Ha bé tiens, il y a quelques jours, j'ai fait un truc dont je suis plutôt fier, une fois n'est pas coutume.

Bon, c'est pas quelque chose qui va changer le monde, ni même ma vie, mais bon, je suis content de moi, et c'est assez rare pour que je vienne me la péter ici, youpi.

 

J'ai fait des études, il y a de cela maintenant des temps immémoriaux. A Rennes. J'y avais bu des bières, transporté des enceintes, surveillé une bédéthèque, appris des choses sur les vaches et rencontré un tas de chouettes gens.

 

Puis on s'est quittés. Et pendant des années, j'ai attendu que cette bande de crevards reprennent le contact.

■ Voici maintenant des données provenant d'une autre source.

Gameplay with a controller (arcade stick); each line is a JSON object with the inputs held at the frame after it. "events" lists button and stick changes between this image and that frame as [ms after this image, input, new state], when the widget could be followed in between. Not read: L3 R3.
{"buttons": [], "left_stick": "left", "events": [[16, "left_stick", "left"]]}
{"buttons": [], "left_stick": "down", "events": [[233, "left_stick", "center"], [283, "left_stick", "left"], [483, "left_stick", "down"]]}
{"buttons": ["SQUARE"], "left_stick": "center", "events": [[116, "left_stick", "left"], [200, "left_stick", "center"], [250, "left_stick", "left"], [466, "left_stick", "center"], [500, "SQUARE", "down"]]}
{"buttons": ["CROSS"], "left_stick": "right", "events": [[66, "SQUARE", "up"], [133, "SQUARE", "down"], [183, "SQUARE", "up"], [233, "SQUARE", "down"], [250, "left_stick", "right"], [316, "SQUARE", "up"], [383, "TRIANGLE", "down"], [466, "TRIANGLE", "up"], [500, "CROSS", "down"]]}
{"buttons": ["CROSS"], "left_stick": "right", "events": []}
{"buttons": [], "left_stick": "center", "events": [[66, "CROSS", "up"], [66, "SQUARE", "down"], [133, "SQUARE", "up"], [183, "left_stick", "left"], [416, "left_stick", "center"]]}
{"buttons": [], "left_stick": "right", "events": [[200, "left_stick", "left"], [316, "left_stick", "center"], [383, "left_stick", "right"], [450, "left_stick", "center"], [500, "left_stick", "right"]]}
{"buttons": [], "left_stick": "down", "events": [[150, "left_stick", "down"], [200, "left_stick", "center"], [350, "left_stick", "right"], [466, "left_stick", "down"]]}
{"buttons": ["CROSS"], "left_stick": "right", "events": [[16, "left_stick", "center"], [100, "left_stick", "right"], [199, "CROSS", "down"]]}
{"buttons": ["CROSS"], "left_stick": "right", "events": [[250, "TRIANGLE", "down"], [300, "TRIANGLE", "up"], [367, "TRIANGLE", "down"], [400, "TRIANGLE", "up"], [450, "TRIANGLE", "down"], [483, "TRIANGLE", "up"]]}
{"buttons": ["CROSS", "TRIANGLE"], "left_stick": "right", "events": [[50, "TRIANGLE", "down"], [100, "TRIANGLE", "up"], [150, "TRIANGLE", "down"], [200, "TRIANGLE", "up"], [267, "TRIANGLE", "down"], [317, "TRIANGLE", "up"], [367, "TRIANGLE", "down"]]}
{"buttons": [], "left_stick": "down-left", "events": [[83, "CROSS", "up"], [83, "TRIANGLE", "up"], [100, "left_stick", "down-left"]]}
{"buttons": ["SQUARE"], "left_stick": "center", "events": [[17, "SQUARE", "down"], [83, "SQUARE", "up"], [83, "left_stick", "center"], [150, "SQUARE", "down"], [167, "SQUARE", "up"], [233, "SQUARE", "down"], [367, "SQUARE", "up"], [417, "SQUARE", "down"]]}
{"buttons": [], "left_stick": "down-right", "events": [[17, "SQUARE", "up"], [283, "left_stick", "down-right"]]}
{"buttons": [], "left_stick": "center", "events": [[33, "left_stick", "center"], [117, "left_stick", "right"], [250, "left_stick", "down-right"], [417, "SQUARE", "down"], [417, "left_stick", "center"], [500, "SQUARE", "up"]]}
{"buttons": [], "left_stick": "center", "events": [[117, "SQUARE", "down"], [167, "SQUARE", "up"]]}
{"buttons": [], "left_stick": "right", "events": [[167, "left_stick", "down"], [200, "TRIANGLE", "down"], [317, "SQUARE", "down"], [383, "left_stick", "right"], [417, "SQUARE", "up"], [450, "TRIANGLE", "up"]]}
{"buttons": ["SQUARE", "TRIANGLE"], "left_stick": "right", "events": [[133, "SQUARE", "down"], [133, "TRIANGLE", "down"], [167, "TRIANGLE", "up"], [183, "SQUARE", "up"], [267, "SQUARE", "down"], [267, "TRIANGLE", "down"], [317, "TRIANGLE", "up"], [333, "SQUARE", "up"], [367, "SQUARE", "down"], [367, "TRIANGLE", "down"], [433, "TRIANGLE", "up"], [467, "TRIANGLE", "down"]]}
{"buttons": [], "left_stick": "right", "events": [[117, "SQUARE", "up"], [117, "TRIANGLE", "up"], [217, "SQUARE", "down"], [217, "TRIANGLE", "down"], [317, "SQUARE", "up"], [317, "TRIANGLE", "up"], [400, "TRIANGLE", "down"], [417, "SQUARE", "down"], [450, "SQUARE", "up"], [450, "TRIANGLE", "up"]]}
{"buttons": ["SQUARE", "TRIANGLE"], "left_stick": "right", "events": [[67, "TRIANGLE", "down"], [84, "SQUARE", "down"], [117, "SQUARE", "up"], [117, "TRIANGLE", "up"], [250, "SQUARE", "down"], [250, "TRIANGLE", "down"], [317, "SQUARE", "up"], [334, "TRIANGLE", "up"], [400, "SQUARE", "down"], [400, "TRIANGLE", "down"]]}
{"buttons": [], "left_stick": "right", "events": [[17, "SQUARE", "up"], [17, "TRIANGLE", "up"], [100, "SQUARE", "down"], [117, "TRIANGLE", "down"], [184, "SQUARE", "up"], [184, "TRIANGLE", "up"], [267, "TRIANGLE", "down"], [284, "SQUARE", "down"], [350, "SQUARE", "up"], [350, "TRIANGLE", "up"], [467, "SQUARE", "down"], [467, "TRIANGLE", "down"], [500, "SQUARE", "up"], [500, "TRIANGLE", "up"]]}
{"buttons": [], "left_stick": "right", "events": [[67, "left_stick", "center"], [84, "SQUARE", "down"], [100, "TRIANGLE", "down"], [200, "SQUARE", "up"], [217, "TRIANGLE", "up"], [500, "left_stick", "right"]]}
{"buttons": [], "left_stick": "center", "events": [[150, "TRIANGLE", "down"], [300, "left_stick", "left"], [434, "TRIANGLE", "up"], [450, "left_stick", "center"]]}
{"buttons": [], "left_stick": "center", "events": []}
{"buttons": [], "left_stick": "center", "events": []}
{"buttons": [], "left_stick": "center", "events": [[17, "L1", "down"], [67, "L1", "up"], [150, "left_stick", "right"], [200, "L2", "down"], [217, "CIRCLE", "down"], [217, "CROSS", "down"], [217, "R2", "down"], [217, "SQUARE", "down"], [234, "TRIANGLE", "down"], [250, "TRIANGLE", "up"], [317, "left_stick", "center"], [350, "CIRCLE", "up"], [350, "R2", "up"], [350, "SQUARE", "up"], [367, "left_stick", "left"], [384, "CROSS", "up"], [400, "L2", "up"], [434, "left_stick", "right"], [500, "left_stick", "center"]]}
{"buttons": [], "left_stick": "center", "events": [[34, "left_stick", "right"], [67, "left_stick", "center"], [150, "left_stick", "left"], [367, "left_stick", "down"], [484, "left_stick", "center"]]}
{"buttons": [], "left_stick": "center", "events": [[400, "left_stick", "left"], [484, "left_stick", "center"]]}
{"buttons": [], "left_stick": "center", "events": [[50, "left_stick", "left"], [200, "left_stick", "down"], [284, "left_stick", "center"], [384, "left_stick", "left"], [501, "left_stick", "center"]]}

Je leur ai laissé leur chance, hein ! Je me connectais en visible sur MSN, même. Mais non. Rien. Ou presque. Y'avait bien quelques parisiens dans le lot, que je voyais de temps en temps, qui valaient mieux que les autres. Mais dans l'ensemble, j'avais laissé tomber cette bande de rats. Je m'étais fait des encore plus chouettes copains sur internet, des que j'avais choisis, pas qu'on m'avait imposés comme voisins pendant trois ans, et qui allaient jusqu'à m'inviter à aller boire des bières à Paris.

 

Mais bon.

Je me suis rendu compte qu'en fait, les gens qu'on nous impose comme ça, c'est un peu comme la famille : on les choisit pas, mais bon, en fin de compte, ben ils sont là, et on peut pas trop faire comme si non. (j'ai une vision assez idyllique de la famille, je sais.)

 

Du coup, j'ai pris sur moi (si, putain, si je vous jure) et j'ai envoyé à tous ceux dont je me disais que peut-être éventuellement ils se souviendraient de moi un grand long mail verbeux pour leur reprocher de pas m'avoir écrit donné de nouvelles depuis tout ce temps, bande de salopard(e)s.

 

Ben bizarrement, ça a marché. J'ai reçu des nouvelles. Pas encore de tout le monde, hein, pour le moment c'est juste ceux qui valaient le coup qui ont répondu. Mais je ne désespère pas encore des crevards qui restent. J'ai une technique : le harcèlement par mail de nouvelles verbeux.

 

Bon, du coup, à écrire tous ces mails, j'ai moins de temps pour le blog, c'est triste hein ?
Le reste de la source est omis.